Written request
Reproduce every line in the following rows word for word, in the same order.

---------- Data listing ----------

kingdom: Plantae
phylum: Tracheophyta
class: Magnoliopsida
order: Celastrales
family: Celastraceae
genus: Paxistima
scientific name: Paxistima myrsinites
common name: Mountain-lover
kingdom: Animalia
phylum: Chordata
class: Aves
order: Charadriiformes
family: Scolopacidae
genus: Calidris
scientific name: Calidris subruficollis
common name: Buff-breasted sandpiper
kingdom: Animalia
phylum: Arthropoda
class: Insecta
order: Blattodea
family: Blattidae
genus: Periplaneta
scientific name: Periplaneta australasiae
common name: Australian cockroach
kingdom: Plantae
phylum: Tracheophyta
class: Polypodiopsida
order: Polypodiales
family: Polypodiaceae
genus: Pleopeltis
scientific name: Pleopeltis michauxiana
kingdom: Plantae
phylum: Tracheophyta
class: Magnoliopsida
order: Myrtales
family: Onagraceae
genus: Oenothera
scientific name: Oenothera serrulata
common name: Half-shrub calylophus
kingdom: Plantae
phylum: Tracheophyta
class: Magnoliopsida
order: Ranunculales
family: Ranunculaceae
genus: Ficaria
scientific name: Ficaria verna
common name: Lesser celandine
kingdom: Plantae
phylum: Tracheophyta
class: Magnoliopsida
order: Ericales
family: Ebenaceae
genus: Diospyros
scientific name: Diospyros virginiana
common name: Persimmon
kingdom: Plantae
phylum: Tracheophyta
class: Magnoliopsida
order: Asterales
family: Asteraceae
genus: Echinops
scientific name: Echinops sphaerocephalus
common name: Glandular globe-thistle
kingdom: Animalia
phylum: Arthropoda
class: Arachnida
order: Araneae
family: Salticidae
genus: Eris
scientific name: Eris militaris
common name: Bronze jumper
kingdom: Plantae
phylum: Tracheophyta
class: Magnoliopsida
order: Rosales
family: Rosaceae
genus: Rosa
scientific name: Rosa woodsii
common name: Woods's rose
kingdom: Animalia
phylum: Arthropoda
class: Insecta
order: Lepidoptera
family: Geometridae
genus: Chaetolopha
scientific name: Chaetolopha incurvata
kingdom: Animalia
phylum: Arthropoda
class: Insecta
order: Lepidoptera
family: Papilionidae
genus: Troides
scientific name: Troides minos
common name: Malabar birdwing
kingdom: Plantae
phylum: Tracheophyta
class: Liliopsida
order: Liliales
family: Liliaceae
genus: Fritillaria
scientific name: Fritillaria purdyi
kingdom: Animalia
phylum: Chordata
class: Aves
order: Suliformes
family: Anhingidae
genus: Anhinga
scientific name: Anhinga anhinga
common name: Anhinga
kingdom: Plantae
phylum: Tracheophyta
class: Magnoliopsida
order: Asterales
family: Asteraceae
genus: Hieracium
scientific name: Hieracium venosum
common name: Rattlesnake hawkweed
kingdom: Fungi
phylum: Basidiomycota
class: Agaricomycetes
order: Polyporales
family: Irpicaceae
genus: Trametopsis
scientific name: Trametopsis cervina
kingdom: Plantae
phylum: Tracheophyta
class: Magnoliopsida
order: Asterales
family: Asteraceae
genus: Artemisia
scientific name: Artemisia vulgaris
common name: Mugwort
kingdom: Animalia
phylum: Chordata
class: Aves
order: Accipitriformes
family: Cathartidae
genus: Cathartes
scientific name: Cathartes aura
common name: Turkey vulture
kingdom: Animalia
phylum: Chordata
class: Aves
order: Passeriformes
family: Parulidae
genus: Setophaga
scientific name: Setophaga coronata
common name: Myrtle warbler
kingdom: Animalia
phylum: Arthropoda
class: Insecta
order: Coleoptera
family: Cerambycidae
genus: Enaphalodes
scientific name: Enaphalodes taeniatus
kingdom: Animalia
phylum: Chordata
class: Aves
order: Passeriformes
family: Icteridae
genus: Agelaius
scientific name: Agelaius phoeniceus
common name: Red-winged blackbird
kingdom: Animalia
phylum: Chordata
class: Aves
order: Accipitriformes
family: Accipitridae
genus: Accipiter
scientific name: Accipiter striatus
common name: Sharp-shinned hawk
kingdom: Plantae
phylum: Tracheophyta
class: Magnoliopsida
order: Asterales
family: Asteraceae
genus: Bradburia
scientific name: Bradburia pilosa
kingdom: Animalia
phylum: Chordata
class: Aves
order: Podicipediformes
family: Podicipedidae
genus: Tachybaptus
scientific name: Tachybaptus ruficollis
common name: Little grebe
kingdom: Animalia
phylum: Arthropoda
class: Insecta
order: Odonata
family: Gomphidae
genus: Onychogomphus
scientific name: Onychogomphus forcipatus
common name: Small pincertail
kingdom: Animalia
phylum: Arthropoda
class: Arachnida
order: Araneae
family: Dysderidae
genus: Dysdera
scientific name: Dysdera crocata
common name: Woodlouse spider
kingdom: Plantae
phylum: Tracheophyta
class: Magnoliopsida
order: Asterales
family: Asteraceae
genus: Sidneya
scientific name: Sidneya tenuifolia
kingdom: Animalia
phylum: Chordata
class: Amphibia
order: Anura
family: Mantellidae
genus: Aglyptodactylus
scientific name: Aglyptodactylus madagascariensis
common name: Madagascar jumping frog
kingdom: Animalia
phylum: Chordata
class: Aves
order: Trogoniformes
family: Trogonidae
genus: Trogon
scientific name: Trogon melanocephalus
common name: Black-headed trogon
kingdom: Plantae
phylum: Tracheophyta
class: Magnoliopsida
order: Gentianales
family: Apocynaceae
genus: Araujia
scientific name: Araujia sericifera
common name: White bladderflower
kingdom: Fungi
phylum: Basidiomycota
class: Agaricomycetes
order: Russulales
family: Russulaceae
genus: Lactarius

----------

Exercise answer
kingdom: Plantae
phylum: Tracheophyta
class: Magnoliopsida
order: Celastrales
family: Celastraceae
genus: Paxistima
scientific name: Paxistima myrsinites
common name: Mountain-lover
kingdom: Animalia
phylum: Chordata
class: Aves
order: Charadriiformes
family: Scolopacidae
genus: Calidris
scientific name: Calidris subruficollis
common name: Buff-breasted sandpiper
kingdom: Animalia
phylum: Arthropoda
class: Insecta
order: Blattodea
family: Blattidae
genus: Periplaneta
scientific name: Periplaneta australasiae
common name: Australian cockroach
kingdom: Plantae
phylum: Tracheophyta
class: Polypodiopsida
order: Polypodiales
family: Polypodiaceae
genus: Pleopeltis
scientific name: Pleopeltis michauxiana
kingdom: Plantae
phylum: Tracheophyta
class: Magnoliopsida
order: Myrtales
family: Onagraceae
genus: Oenothera
scientific name: Oenothera serrulata
common name: Half-shrub calylophus
kingdom: Plantae
phylum: Tracheophyta
class: Magnoliopsida
order: Ranunculales
family: Ranunculaceae
genus: Ficaria
scientific name: Ficaria verna
common name: Lesser celandine
kingdom: Plantae
phylum: Tracheophyta
class: Magnoliopsida
order: Ericales
family: Ebenaceae
genus: Diospyros
scientific name: Diospyros virginiana
common name: Persimmon
kingdom: Plantae
phylum: Tracheophyta
class: Magnoliopsida
order: Asterales
family: Asteraceae
genus: Echinops
scientific name: Echinops sphaerocephalus
common name: Glandular globe-thistle
kingdom: Animalia
phylum: Arthropoda
class: Arachnida
order: Araneae
family: Salticidae
genus: Eris
scientific name: Eris militaris
common name: Bronze jumper
kingdom: Plantae
phylum: Tracheophyta
class: Magnoliopsida
order: Rosales
family: Rosaceae
genus: Rosa
scientific name: Rosa woodsii
common name: Woods's rose
kingdom: Animalia
phylum: Arthropoda
class: Insecta
order: Lepidoptera
family: Geometridae
genus: Chaetolopha
scientific name: Chaetolopha incurvata
kingdom: Animalia
phylum: Arthropoda
class: Insecta
order: Lepidoptera
family: Papilionidae
genus: Troides
scientific name: Troides minos
common name: Malabar birdwing
kingdom: Plantae
phylum: Tracheophyta
class: Liliopsida
order: Liliales
family: Liliaceae
genus: Fritillaria
scientific name: Fritillaria purdyi
kingdom: Animalia
phylum: Chordata
class: Aves
order: Suliformes
family: Anhingidae
genus: Anhinga
scientific name: Anhinga anhinga
common name: Anhinga
kingdom: Plantae
phylum: Tracheophyta
class: Magnoliopsida
order: Asterales
family: Asteraceae
genus: Hieracium
scientific name: Hieracium venosum
common name: Rattlesnake hawkweed
kingdom: Fungi
phylum: Basidiomycota
class: Agaricomycetes
order: Polyporales
family: Irpicaceae
genus: Trametopsis
scientific name: Trametopsis cervina
kingdom: Plantae
phylum: Tracheophyta
class: Magnoliopsida
order: Asterales
family: Asteraceae
genus: Artemisia
scientific name: Artemisia vulgaris
common name: Mugwort
kingdom: Animalia
phylum: Chordata
class: Aves
order: Accipitriformes
family: Cathartidae
genus: Cathartes
scientific name: Cathartes aura
common name: Turkey vulture
kingdom: Animalia
phylum: Chordata
class: Aves
order: Passeriformes
family: Parulidae
genus: Setophaga
scientific name: Setophaga coronata
common name: Myrtle warbler
kingdom: Animalia
phylum: Arthropoda
class: Insecta
order: Coleoptera
family: Cerambycidae
genus: Enaphalodes
scientific name: Enaphalodes taeniatus
kingdom: Animalia
phylum: Chordata
class: Aves
order: Passeriformes
family: Icteridae
genus: Agelaius
scientific name: Agelaius phoeniceus
common name: Red-winged blackbird
kingdom: Animalia
phylum: Chordata
class: Aves
order: Accipitriformes
family: Accipitridae
genus: Accipiter
scientific name: Accipiter striatus
common name: Sharp-shinned hawk
kingdom: Plantae
phylum: Tracheophyta
class: Magnoliopsida
order: Asterales
family: Asteraceae
genus: Bradburia
scientific name: Bradburia pilosa
kingdom: Animalia
phylum: Chordata
class: Aves
order: Podicipediformes
family: Podicipedidae
genus: Tachybaptus
scientific name: Tachybaptus ruficollis
common name: Little grebe
kingdom: Animalia
phylum: Arthropoda
class: Insecta
order: Odonata
family: Gomphidae
genus: Onychogomphus
scientific name: Onychogomphus forcipatus
common name: Small pincertail
kingdom: Animalia
phylum: Arthropoda
class: Arachnida
order: Araneae
family: Dysderidae
genus: Dysdera
scientific name: Dysdera crocata
common name: Woodlouse spider
kingdom: Plantae
phylum: Tracheophyta
class: Magnoliopsida
order: Asterales
family: Asteraceae
genus: Sidneya
scientific name: Sidneya tenuifolia
kingdom: Animalia
phylum: Chordata
class: Amphibia
order: Anura
family: Mantellidae
genus: Aglyptodactylus
scientific name: Aglyptodactylus madagascariensis
common name: Madagascar jumping frog
kingdom: Animalia
phylum: Chordata
class: Aves
order: Trogoniformes
family: Trogonidae
genus: Trogon
scientific name: Trogon melanocephalus
common name: Black-headed trogon
kingdom: Plantae
phylum: Tracheophyta
class: Magnoliopsida
order: Gentianales
family: Apocynaceae
genus: Araujia
scientific name: Araujia sericifera
common name: White bladderflower
kingdom: Fungi
phylum: Basidiomycota
class: Agaricomycetes
order: Russulales
family: Russulaceae
genus: Lactarius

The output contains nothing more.